What is the Difference Between a Birth Injury Lawyer and a Child Injury Lawyer?

By | September 22, 2013

Modern parents are more protective of their children than any other generation in history, and they have good reason to be. Children are injured, even killed, every day due to the carelessness or intentional actions of others, usually adults who are supposed to know and do better. Children are most commonly injured during birth, due to improper equipment and product safety or due to abuse from adults or caretakers. There are attorneys who specialize in handling children’s cases. Such an attorney is commonly called a birth injury lawyer or a child injury lawyer.

Key Differences

A birth injury attorney is a more specialized form of attorney that handles only cases related to birth defects or injuries during childbirth. As a result, these attorneys are most adept at handling cases against hospitals or doctors. A child injury attorney has a much broader scope. They usually handle product related cases or abuse cases. Some child injury attorneys also handle birth defects and childbirth lawsuits, creating overlap between the two fields of law. Since the majority of child injury cases are birth injury cases, a specialized attorney is usually a better bet. Such cases are usually very complicated.

What Constitutes a Birth Injury Case? What is Important to Keep in Mind?

A birth injury case is any sort of injury or disabling condition that can be linked to improper procedures during childbirth. Sometimes these injuries are obvious soon after birth, and a case can be made quickly. In other times, the disabling condition may not materialize or be properly diagnosed for months or years after birth. While a case can still be made, every day that passes from the date of birth makes the case that much harder to prove and argue. Such a lawsuit is usually brought against the overseeing physician that handled the birth, but depending on circumstance it can be brought also against any of the hospital staff or the hospital itself.
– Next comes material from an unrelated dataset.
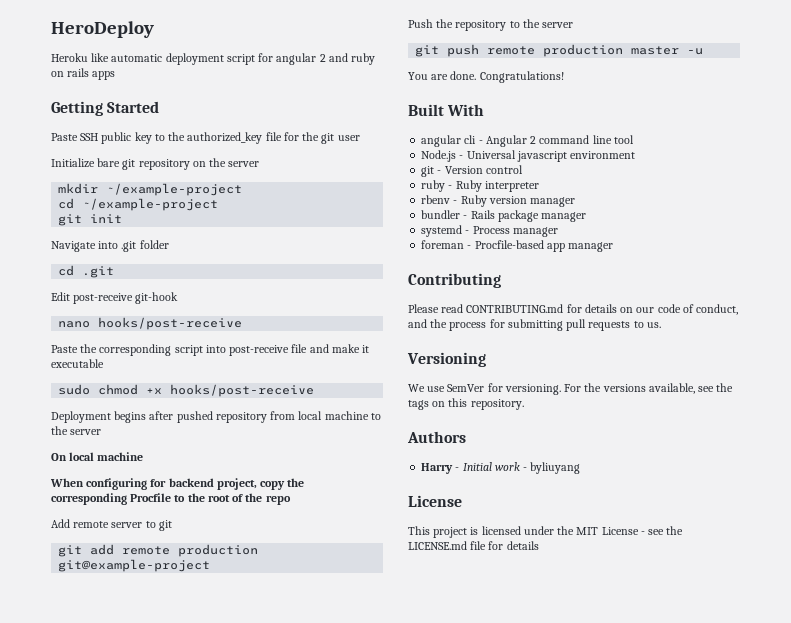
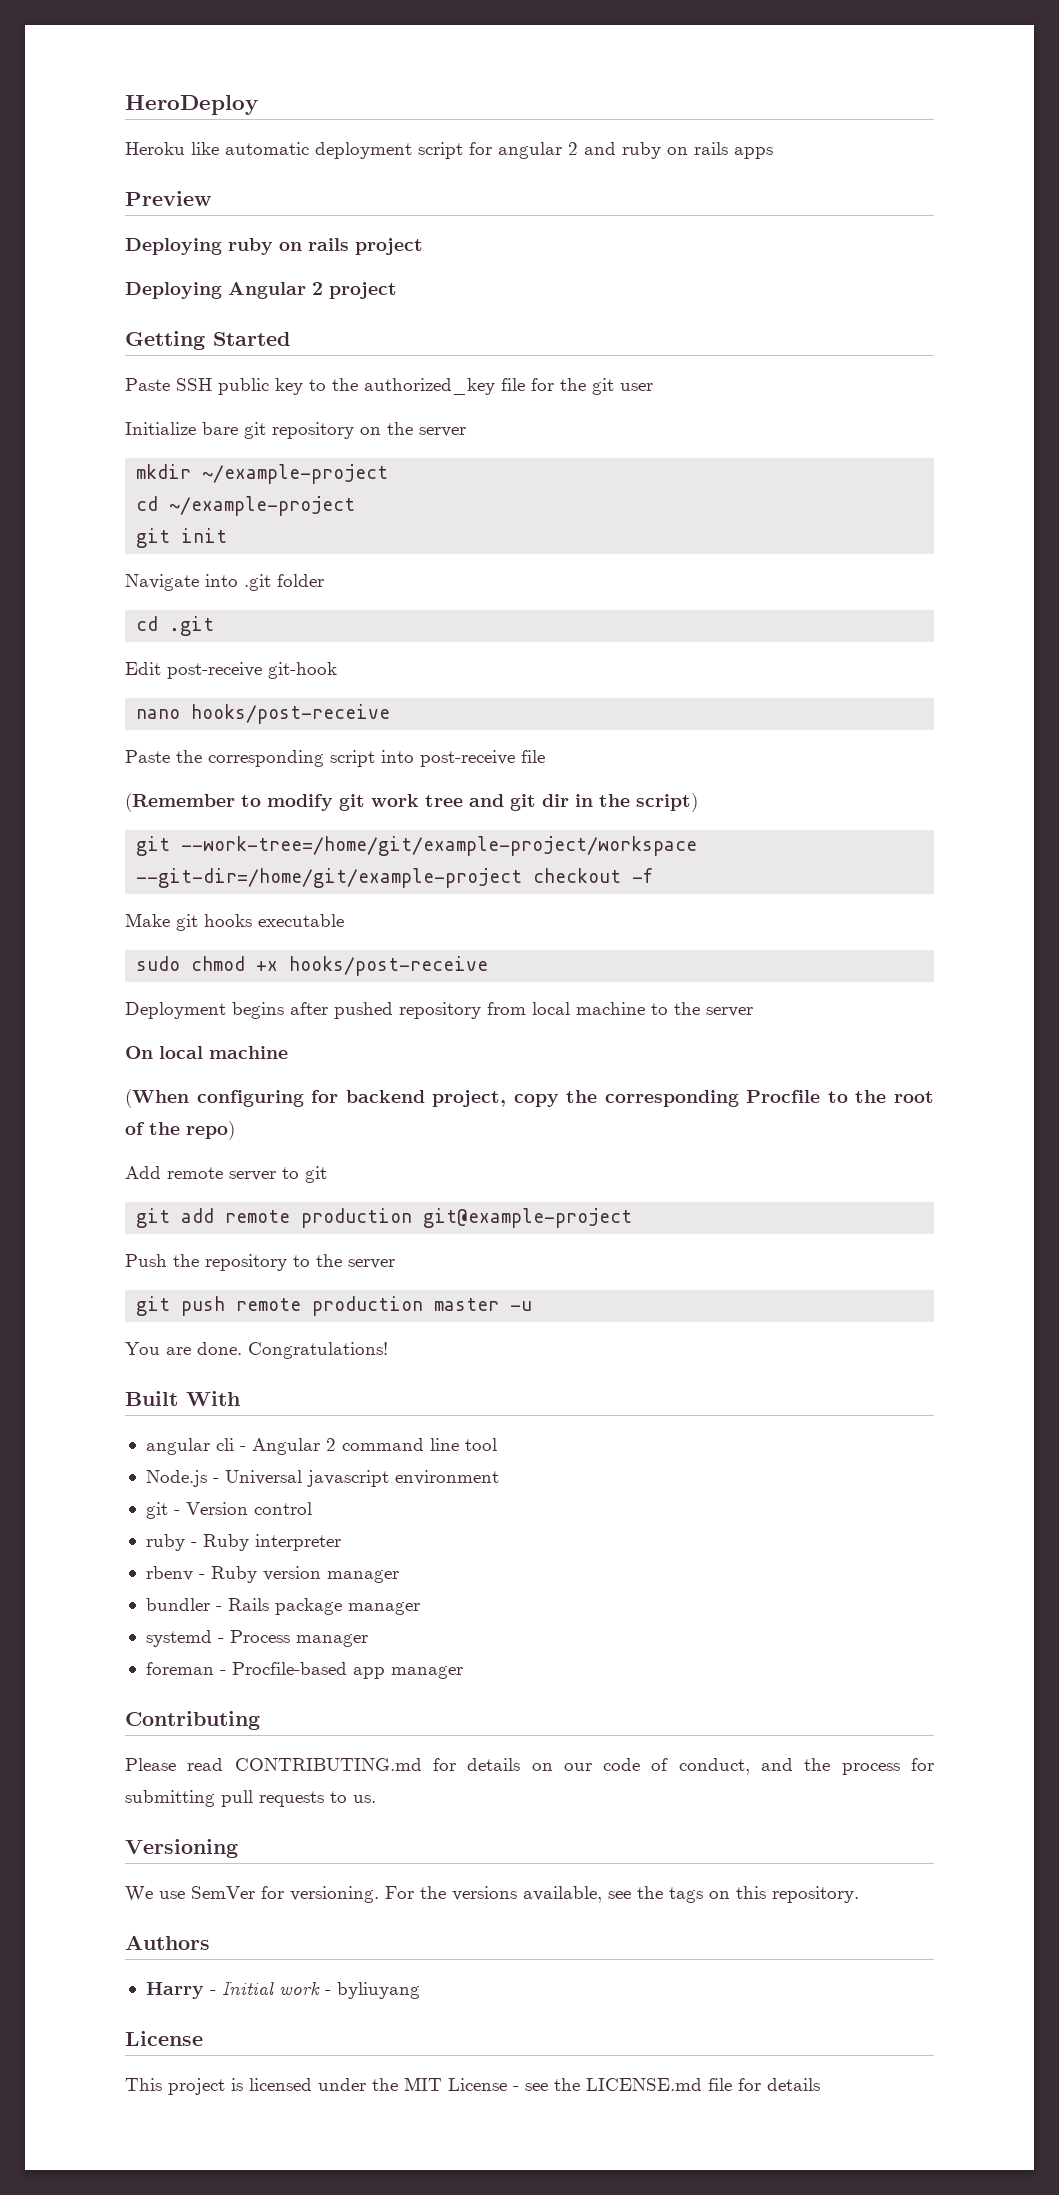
(116, 75) none -> [125,191,211,206] [125,238,423,255] [125,282,397,299] // Preview // Deploying ruby on rails project // Deploying Angular 2 project
[309,344,370,353] and make it -> [125,793,698,812] [136,836,698,856] [136,868,654,888] [125,913,252,931] // (Remember to modify git work tree and git dir in the script) // git --work-tree=/home/git/example-project/workspace --git-dir=/home/git/example-project checkout -f // Make git hooks
[50,478,84,487] When -> [125,1089,189,1108] (When
[265,495,291,505] repo -> [186,1121,235,1140] repo)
When considering a birth injury case it is important to know some basics that will be needed to make the case successful. The most important fact is that negligence on the part of the physician, staff or hospital must be proven. Basically, someone must have made a mistake or not done what procedure would normally dictate they do. There can be many natural problems that arise during birth or after birth that can result in disabling conditions. Giving birth to a disabled or injured child does not automatically mean a lawsuit is warranted or possible. Before parents look for someone to blame, they should seriously consider if the condition is truly the fault of hospital staff or if it is simply a terrible circumstance that could not be avoided. That can be a tricky question, and most parents would be wise to seek legal guidance in an attempt to answer that. A birth injury lawyer will be able to give a parent an educated appraisal as to whether there is actually evidence for a case or not.

It is important to keep all records, especially medical or therapy related records, for a birth injury case. Damages awarded in such a case must be quantifiable. The amount is awarded based on added costs of the injury or defect. The more money a parent can prove they spent due to the incident, the greater their damages are liable to be and the stronger the case will be. Some physicians will settle out of court and pay damages using their malpractice insurance. Others may take the family to court. If a case does go to court, solid preparation will be the key to winning the case.

What Constitutes a Child Injury Case? What is Important to Keep in Mind?

Child injury cases are much broader in scope than birth injury cases. A child injury case can be any case involving a minor who is under the age of 18, although most cases involve children under 13. While such a case could involve many injuries to a child, the most common are due to improper or defective equipment or to abuse by a an adult.

In a child injury case involving product liability, the child’s injury must be directly related to defect of a product or other negligence. It is important to remember that defect is not the same as product misuse. If a child is injured while playing on a play-structure, for example, that injury must have been caused due to some failure in the structure or improper design. Children often injure themselves on accident while playing, and this does not always constitute evidence for a lawsuit. If a qualified child injury lawyer does see possibilities for a case, then the lawsuit is usually brought against the product’s manufacturer, although cases can also be brought against the owners or installers of the structure, depending on the particulars of the case. It may be possible that the structure’s location was unsafe or that the structure was not built to manufacturer’s safety specifications, in which case those other parties would be more liable.

Abuse cases are one of the most difficult and emotionally charged child injury cases. Child sexual abuse is the current hot topic, but abuse can mean a much wider variety of actions. Many child abuse cases are physical or emotional. Physical abuse is usually the easiest to identify and track, but emotional abuse can be very subtle and manifest in ways that do not obviously relate to abuse. Victims of abuse often display moodiness, anger, mistrust or neediness that may not be a signal of abuse to most parents. Knowing the signs of abuse is the first step in the process. If abuse is suspected, a qualified attorney is always necessary to sort the facts of a case. Never attempt to confront or charge an abuser without legal support, as this can backfire and may result in further harm to the child or a lack of justice in the end.

As with birth injury cases, child injury cases reward damages based on quantifiable evidence. This can include medical related expenses or therapy expenses. Consultation with a qualified attorney is important in all cases to get the maximum possible damages awarded and justice for a child.